SELECTED EXCERPT Start Marker

Curious if you've seen any data that shows that pinned rims are more prone to pulsing than welded rims? I haven't, but frankly haven't looking into it with that kind of detail. I always assumed both methods had their pros and cons from a manufacturing standpoint, but performance was equal.


----------



## FuelForThought (May 13, 2012)

krisdrum said:


> Curious if you've seen any data that shows that pinned rims are more prone to pulsing than welded rims? I haven't, but frankly haven't looking into it with that kind of detail. I always assumed both methods had their pros and cons from a manufacturing standpoint, but performance was equal.


I experienced some pretty pronounced pulsing with the Kinlin/BHS XC479 (pinned) and others have noticed likewise. Never had a problem on welded rims. There are also reports of brake pulsing on the Velocity A23.

How does the joint look on the ChrisCross? Can you tell it is there if you gently drag your finger on top of the brake track?


----------



## FuelForThought (May 13, 2012)

I am now ready to post impression on the ChrisCross rims. Built mine up back in August and have ridden/raced them since.
Rim weights were 44g and 446g. Finish is outstanding, the rim joint is perfectly smooth. The wheels were easy to tension evenly. This is clearly a high quality rim.

The rim dimension were as advertised (25mm outer width, 19mm inner width).

The alloy may not be the strongest: I ran pressures of 25psi with Vittoria XG TNT and bottomed up a few times on the first rides to find a couple of dings. Then I messed up a curb hop and had to replace the front rim. But the rims are cheap (got them for $60) and it does not take long to replace a rim.


----------



## FuelForThought (May 13, 2012)




----------



## krisdrum (Oct 29, 2007)

Good to know. Any burping issues? How many wraps of tape do you have on them? 

Oh and I am pretty sure the inner width is 19mm, since the rims are basically rim brake versions of their I19 disc rims.


----------

SELECTED EXCERPT End Marker
DATA EXTRACT Start Marker

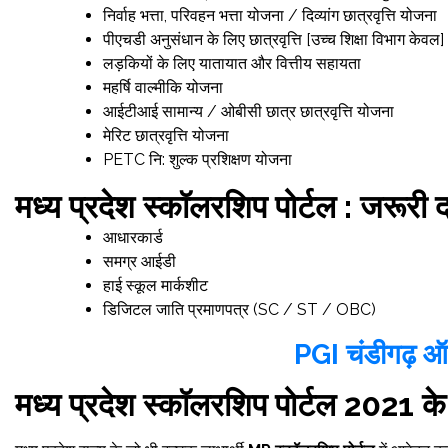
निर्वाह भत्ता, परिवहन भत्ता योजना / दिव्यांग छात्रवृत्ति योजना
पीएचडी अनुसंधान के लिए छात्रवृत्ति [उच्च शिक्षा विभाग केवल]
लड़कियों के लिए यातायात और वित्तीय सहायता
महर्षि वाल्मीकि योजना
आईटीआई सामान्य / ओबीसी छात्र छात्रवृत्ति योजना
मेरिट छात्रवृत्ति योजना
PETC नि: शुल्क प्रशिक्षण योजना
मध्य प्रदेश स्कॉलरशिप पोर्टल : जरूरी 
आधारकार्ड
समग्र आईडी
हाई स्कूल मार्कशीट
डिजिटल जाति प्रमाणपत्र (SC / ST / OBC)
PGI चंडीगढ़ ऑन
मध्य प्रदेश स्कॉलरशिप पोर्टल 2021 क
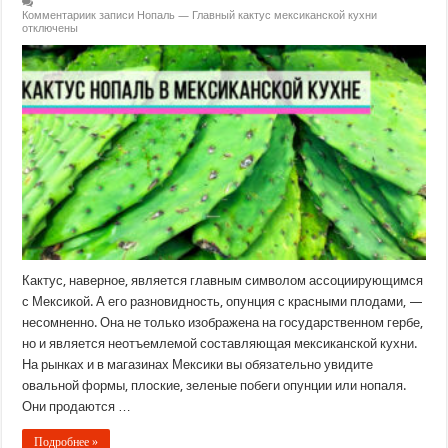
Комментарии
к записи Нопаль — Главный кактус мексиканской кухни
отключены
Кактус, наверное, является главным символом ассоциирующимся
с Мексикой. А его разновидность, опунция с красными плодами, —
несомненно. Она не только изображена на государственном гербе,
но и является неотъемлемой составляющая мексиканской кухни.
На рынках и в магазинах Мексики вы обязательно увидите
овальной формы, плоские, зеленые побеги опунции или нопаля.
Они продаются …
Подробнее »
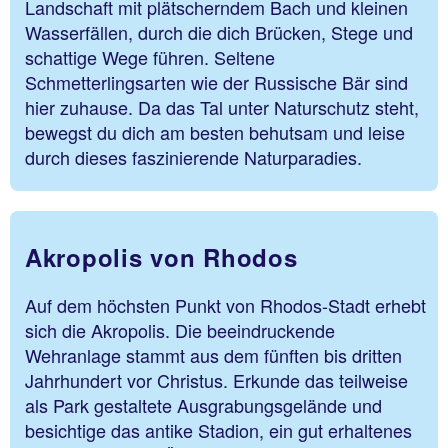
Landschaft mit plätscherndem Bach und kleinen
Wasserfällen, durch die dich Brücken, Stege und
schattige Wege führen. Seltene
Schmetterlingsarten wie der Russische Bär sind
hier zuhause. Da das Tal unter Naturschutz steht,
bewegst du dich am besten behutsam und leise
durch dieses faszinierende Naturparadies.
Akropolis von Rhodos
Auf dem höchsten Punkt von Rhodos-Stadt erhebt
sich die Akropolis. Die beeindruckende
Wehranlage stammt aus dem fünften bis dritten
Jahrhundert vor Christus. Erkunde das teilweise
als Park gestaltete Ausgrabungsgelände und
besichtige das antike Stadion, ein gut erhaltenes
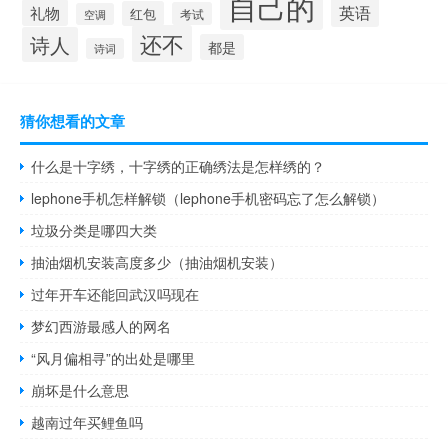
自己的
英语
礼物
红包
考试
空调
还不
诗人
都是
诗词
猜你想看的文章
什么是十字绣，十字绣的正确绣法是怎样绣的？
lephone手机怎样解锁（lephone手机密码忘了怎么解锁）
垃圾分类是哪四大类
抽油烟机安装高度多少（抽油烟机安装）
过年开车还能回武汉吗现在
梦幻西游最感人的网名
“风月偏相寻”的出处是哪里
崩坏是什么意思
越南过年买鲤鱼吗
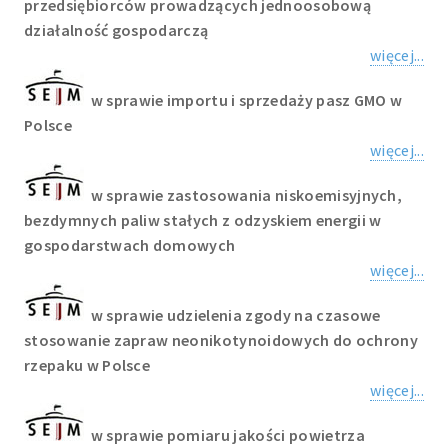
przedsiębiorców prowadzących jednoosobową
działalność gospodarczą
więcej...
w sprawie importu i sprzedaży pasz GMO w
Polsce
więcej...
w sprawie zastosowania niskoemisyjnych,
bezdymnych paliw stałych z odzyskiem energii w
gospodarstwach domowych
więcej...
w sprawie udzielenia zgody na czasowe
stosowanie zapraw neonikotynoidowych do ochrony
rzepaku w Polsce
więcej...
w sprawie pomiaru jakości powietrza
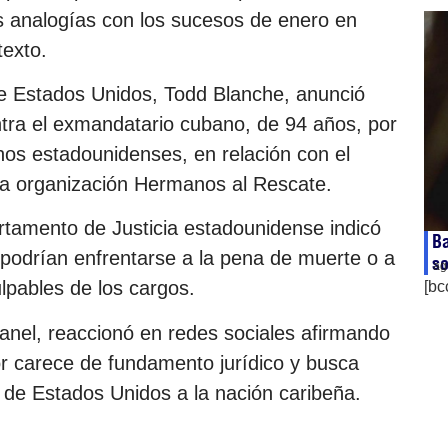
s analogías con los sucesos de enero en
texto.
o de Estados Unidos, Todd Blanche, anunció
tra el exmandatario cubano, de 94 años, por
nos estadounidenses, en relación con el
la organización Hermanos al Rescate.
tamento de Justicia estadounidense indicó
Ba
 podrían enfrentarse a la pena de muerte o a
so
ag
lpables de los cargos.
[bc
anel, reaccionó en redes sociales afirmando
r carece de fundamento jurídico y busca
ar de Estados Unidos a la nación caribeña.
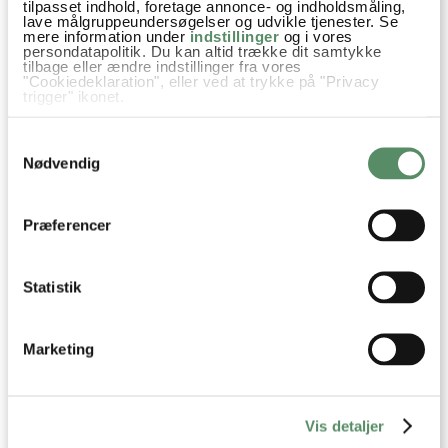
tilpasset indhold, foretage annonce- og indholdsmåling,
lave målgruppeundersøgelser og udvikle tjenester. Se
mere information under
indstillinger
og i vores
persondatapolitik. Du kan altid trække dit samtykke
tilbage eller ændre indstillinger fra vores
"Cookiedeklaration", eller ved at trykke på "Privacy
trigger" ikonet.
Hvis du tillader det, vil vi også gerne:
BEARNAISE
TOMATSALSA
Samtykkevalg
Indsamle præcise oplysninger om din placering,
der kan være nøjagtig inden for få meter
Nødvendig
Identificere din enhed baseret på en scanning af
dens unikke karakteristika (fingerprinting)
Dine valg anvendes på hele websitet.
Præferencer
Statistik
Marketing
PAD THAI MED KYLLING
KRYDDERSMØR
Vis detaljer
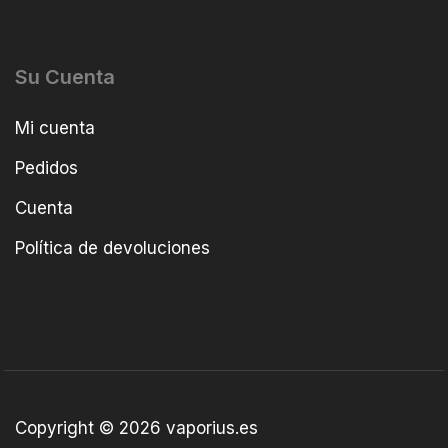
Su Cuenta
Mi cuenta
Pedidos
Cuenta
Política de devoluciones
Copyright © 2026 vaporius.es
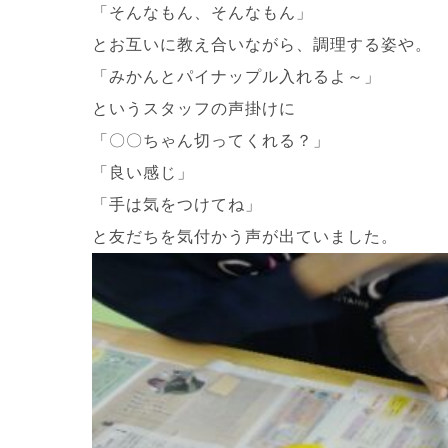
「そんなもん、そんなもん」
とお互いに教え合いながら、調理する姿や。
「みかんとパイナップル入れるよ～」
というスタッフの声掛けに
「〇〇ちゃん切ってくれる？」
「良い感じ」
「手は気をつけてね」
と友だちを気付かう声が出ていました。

DATA EXTRACT End Marker

§ **TASKS TO CARRY OUT**
**A.** Answer these from the rim thread:
(i) Which pinned rim gave FuelForThought pronounced pulsing?
(ii) How much did FuelForThought pay for the ChrisCross rims?
(iii) What tire pressure did FuelForThought run with the Vittoria XG TNT?
**B.** Reproduce word for word the passage of the rim thread that begins with "I am now ready" and ends with "19mm inner width).".

§ **TASK SOLUTIONS**
**A.**
(i) The Kinlin/BHS XC479
(ii) $60
(iii) 25psi

**B.**
I am now ready to post impression on the ChrisCross rims. Built mine up back in August and have ridden/raced them since.
Rim weights were 44g and 446g. Finish is outstanding, the rim joint is perfectly smooth. The wheels were easy to tension evenly. This is clearly a high quality rim.

The rim dimension were as advertised (25mm outer width, 19mm inner width).